[Chart interpretation exercises]
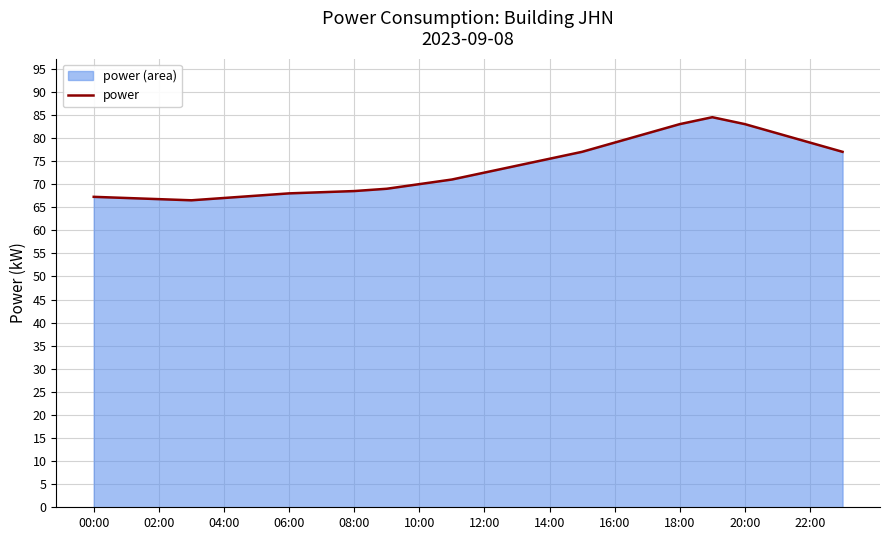

Does the chart have visible grid lines?

Yes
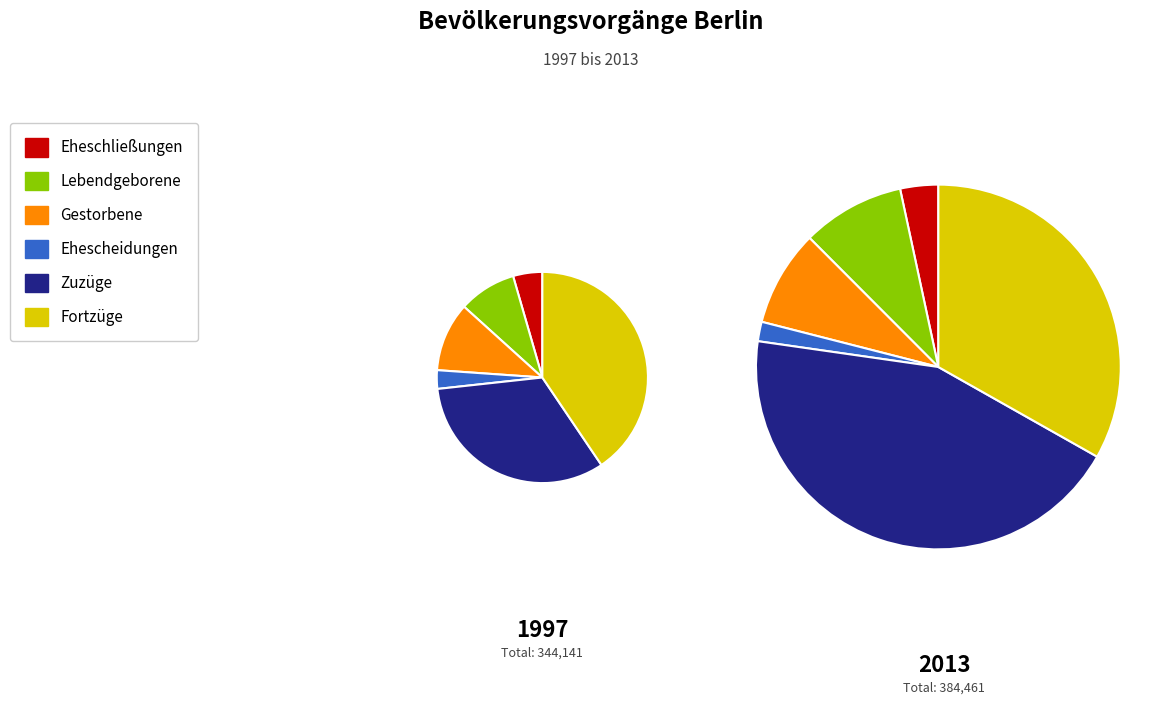

How many slices are in this pie chart?

6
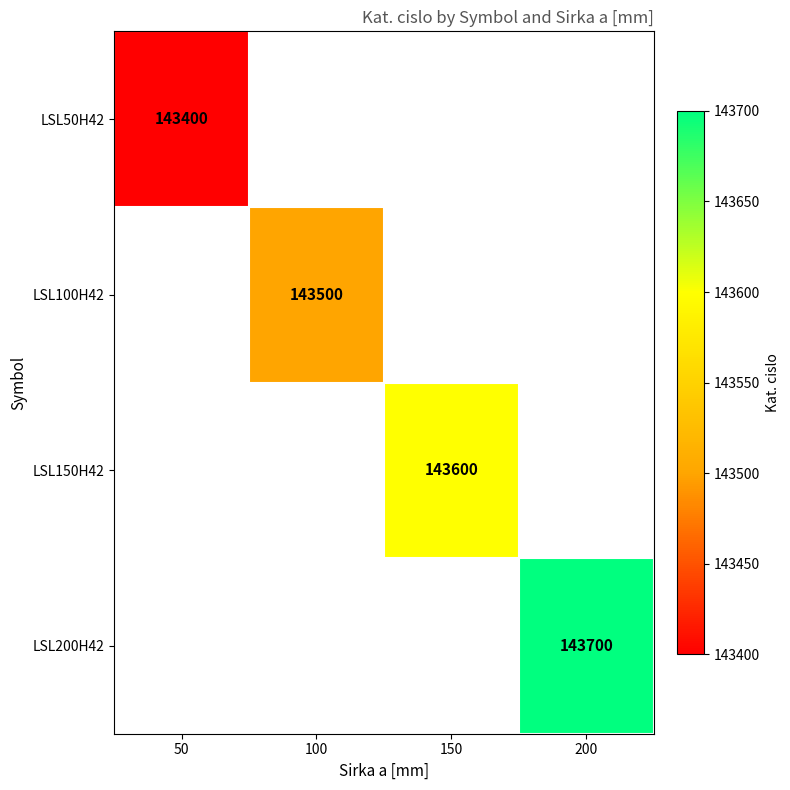

Is the value of LSL100H42 at 100 greater than the value of LSL200H42 at 200?

No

• **AIM OF THE TASK**:
Switch "chart" to "graph" throughout the rows above and write them out again with nothing else changed. Leave out the pictures.

• **TASK RESPONSE**:
Does the graph have visible grid lines?

Yes

How many slices are in this pie graph?

6

Is the value of LSL100H42 at 100 greater than the value of LSL200H42 at 200?

No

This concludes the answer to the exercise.